Mental Health Conference, Mexico
Around this time Mike attended one of the largest world mental health conferences in Mexico. There were some 2,300 delegates there.
Return from Mexico
When he got back he was homeless and set about getting official homeless status back in Ealing. He returns to the same homeless hostel that he lived in seven years earlier, by now it was very shabby and rundown. He eventually moved via the YMCA and a few short stays in hospital to his present flat in Ealing.
More reflections on psychiatry and asylum
Mike goes on to talk about the prospects of being sectioned again dealing with social workers and the police and the lack of community relationship.
Mike believes that nobody has a politically free opinion, including doctors and you can find yourself locked up for reasons other than you mental health. This is the problem of the Doctor dependent Diagnosis. All the treatment that psychiatry has given him he does not want to be rehabilitated which he sees more like reprocessing in practice.

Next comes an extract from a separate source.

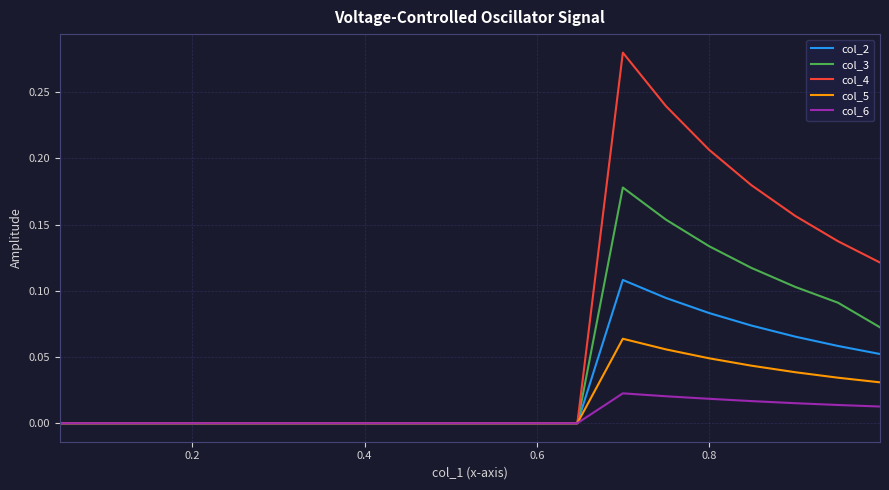

Count the col_5 values in the range 0 to 1.

20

Rather he wants more space to operate on the margins of society.
Dreams of asylum
‘If I had a lot of money I would buy a place like Napsbury and turn into an inclusive healing village where psychiatry was not allowed. This would be open to anyone that follows the rules of non-violence and kindred compassion. I want to live in a community that electively cares. That’s my dream... I think what makes a person old is dogma, but it is good to try and find out along as you never do find out... Where there is life there is hope. Mike then finishes with some biophonic chanting.